## Exercise goal
Only the pictures should be left out; write out all other data exactly.

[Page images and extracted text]
▬▬▬
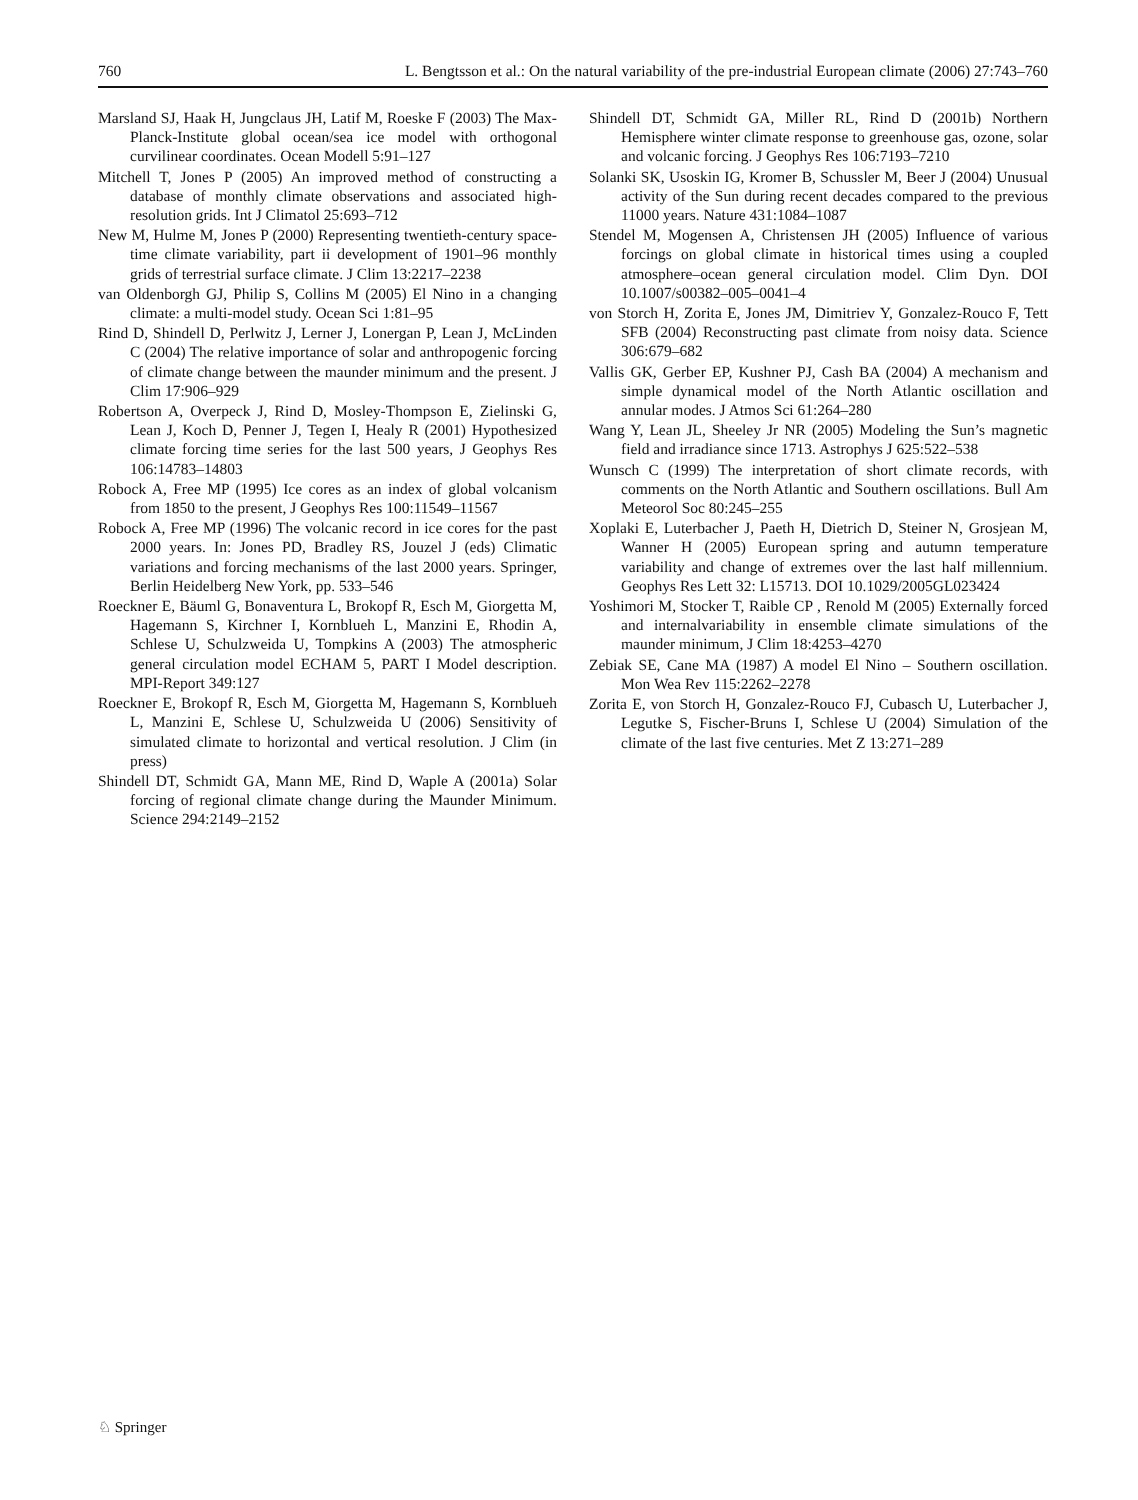760 L. Bengtsson et al.: On the natural variability of the pre-industrial European climate (2006) 27:743–760
Marsland SJ, Haak H, Jungclaus JH, Latif M, Roeske F (2003) The Max-Planck-Institute global ocean/sea ice model with orthogonal curvilinear coordinates. Ocean Modell 5:91–127
Mitchell T, Jones P (2005) An improved method of constructing a database of monthly climate observations and associated high-resolution grids. Int J Climatol 25:693–712
New M, Hulme M, Jones P (2000) Representing twentieth-century space-time climate variability, part ii development of 1901–96 monthly grids of terrestrial surface climate. J Clim 13:2217–2238
van Oldenborgh GJ, Philip S, Collins M (2005) El Nino in a changing climate: a multi-model study. Ocean Sci 1:81–95
Rind D, Shindell D, Perlwitz J, Lerner J, Lonergan P, Lean J, McLinden C (2004) The relative importance of solar and anthropogenic forcing of climate change between the maunder minimum and the present. J Clim 17:906–929
Robertson A, Overpeck J, Rind D, Mosley-Thompson E, Zielinski G, Lean J, Koch D, Penner J, Tegen I, Healy R (2001) Hypothesized climate forcing time series for the last 500 years, J Geophys Res 106:14783–14803
Robock A, Free MP (1995) Ice cores as an index of global volcanism from 1850 to the present, J Geophys Res 100:11549–11567
Robock A, Free MP (1996) The volcanic record in ice cores for the past 2000 years. In: Jones PD, Bradley RS, Jouzel J (eds) Climatic variations and forcing mechanisms of the last 2000 years. Springer, Berlin Heidelberg New York, pp. 533–546
Roeckner E, Bäuml G, Bonaventura L, Brokopf R, Esch M, Giorgetta M, Hagemann S, Kirchner I, Kornblueh L, Manzini E, Rhodin A, Schlese U, Schulzweida U, Tompkins A (2003) The atmospheric general circulation model ECHAM 5, PART I Model description. MPI-Report 349:127
Roeckner E, Brokopf R, Esch M, Giorgetta M, Hagemann S, Kornblueh L, Manzini E, Schlese U, Schulzweida U (2006) Sensitivity of simulated climate to horizontal and vertical resolution. J Clim (in press)
Shindell DT, Schmidt GA, Mann ME, Rind D, Waple A (2001a) Solar forcing of regional climate change during the Maunder Minimum. Science 294:2149–2152
Shindell DT, Schmidt GA, Miller RL, Rind D (2001b) Northern Hemisphere winter climate response to greenhouse gas, ozone, solar and volcanic forcing. J Geophys Res 106:7193–7210
Solanki SK, Usoskin IG, Kromer B, Schussler M, Beer J (2004) Unusual activity of the Sun during recent decades compared to the previous 11000 years. Nature 431:1084–1087
Stendel M, Mogensen A, Christensen JH (2005) Influence of various forcings on global climate in historical times using a coupled atmosphere–ocean general circulation model. Clim Dyn. DOI 10.1007/s00382–005–0041–4
von Storch H, Zorita E, Jones JM, Dimitriev Y, Gonzalez-Rouco F, Tett SFB (2004) Reconstructing past climate from noisy data. Science 306:679–682
Vallis GK, Gerber EP, Kushner PJ, Cash BA (2004) A mechanism and simple dynamical model of the North Atlantic oscillation and annular modes. J Atmos Sci 61:264–280
Wang Y, Lean JL, Sheeley Jr NR (2005) Modeling the Sun’s magnetic field and irradiance since 1713. Astrophys J 625:522–538
Wunsch C (1999) The interpretation of short climate records, with comments on the North Atlantic and Southern oscillations. Bull Am Meteorol Soc 80:245–255
Xoplaki E, Luterbacher J, Paeth H, Dietrich D, Steiner N, Grosjean M, Wanner H (2005) European spring and autumn temperature variability and change of extremes over the last half millennium. Geophys Res Lett 32: L15713. DOI 10.1029/2005GL023424
Yoshimori M, Stocker T, Raible CP , Renold M (2005) Externally forced and internalvariability in ensemble climate simulations of the maunder minimum, J Clim 18:4253–4270
Zebiak SE, Cane MA (1987) A model El Nino – Southern oscillation. Mon Wea Rev 115:2262–2278
Zorita E, von Storch H, Gonzalez-Rouco FJ, Cubasch U, Luterbacher J, Legutke S, Fischer-Bruns I, Schlese U (2004) Simulation of the climate of the last five centuries. Met Z 13:271–289
♘ Springer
▬▬▬
## The answer
760 L. Bengtsson et al.: On the natural variability of the pre-industrial European climate (2006) 27:743–760
Marsland SJ, Haak H, Jungclaus JH, Latif M, Roeske F (2003) The Max-Planck-Institute global ocean/sea ice model with orthogonal curvilinear coordinates. Ocean Modell 5:91–127
Mitchell T, Jones P (2005) An improved method of constructing a database of monthly climate observations and associated high-resolution grids. Int J Climatol 25:693–712
New M, Hulme M, Jones P (2000) Representing twentieth-century space-time climate variability, part ii development of 1901–96 monthly grids of terrestrial surface climate. J Clim 13:2217–2238
van Oldenborgh GJ, Philip S, Collins M (2005) El Nino in a changing climate: a multi-model study. Ocean Sci 1:81–95
Rind D, Shindell D, Perlwitz J, Lerner J, Lonergan P, Lean J, McLinden C (2004) The relative importance of solar and anthropogenic forcing of climate change between the maunder minimum and the present. J Clim 17:906–929
Robertson A, Overpeck J, Rind D, Mosley-Thompson E, Zielinski G, Lean J, Koch D, Penner J, Tegen I, Healy R (2001) Hypothesized climate forcing time series for the last 500 years, J Geophys Res 106:14783–14803
Robock A, Free MP (1995) Ice cores as an index of global volcanism from 1850 to the present, J Geophys Res 100:11549–11567
Robock A, Free MP (1996) The volcanic record in ice cores for the past 2000 years. In: Jones PD, Bradley RS, Jouzel J (eds) Climatic variations and forcing mechanisms of the last 2000 years. Springer, Berlin Heidelberg New York, pp. 533–546
Roeckner E, Bäuml G, Bonaventura L, Brokopf R, Esch M, Giorgetta M, Hagemann S, Kirchner I, Kornblueh L, Manzini E, Rhodin A, Schlese U, Schulzweida U, Tompkins A (2003) The atmospheric general circulation model ECHAM 5, PART I Model description. MPI-Report 349:127
Roeckner E, Brokopf R, Esch M, Giorgetta M, Hagemann S, Kornblueh L, Manzini E, Schlese U, Schulzweida U (2006) Sensitivity of simulated climate to horizontal and vertical resolution. J Clim (in press)
Shindell DT, Schmidt GA, Mann ME, Rind D, Waple A (2001a) Solar forcing of regional climate change during the Maunder Minimum. Science 294:2149–2152
Shindell DT, Schmidt GA, Miller RL, Rind D (2001b) Northern Hemisphere winter climate response to greenhouse gas, ozone, solar and volcanic forcing. J Geophys Res 106:7193–7210
Solanki SK, Usoskin IG, Kromer B, Schussler M, Beer J (2004) Unusual activity of the Sun during recent decades compared to the previous 11000 years. Nature 431:1084–1087
Stendel M, Mogensen A, Christensen JH (2005) Influence of various forcings on global climate in historical times using a coupled atmosphere–ocean general circulation model. Clim Dyn. DOI 10.1007/s00382–005–0041–4
von Storch H, Zorita E, Jones JM, Dimitriev Y, Gonzalez-Rouco F, Tett SFB (2004) Reconstructing past climate from noisy data. Science 306:679–682
Vallis GK, Gerber EP, Kushner PJ, Cash BA (2004) A mechanism and simple dynamical model of the North Atlantic oscillation and annular modes. J Atmos Sci 61:264–280
Wang Y, Lean JL, Sheeley Jr NR (2005) Modeling the Sun’s magnetic field and irradiance since 1713. Astrophys J 625:522–538
Wunsch C (1999) The interpretation of short climate records, with comments on the North Atlantic and Southern oscillations. Bull Am Meteorol Soc 80:245–255
Xoplaki E, Luterbacher J, Paeth H, Dietrich D, Steiner N, Grosjean M, Wanner H (2005) European spring and autumn temperature variability and change of extremes over the last half millennium. Geophys Res Lett 32: L15713. DOI 10.1029/2005GL023424
Yoshimori M, Stocker T, Raible CP , Renold M (2005) Externally forced and internalvariability in ensemble climate simulations of the maunder minimum, J Clim 18:4253–4270
Zebiak SE, Cane MA (1987) A model El Nino – Southern oscillation. Mon Wea Rev 115:2262–2278
Zorita E, von Storch H, Gonzalez-Rouco FJ, Cubasch U, Luterbacher J, Legutke S, Fischer-Bruns I, Schlese U (2004) Simulation of the climate of the last five centuries. Met Z 13:271–289
♘ Springer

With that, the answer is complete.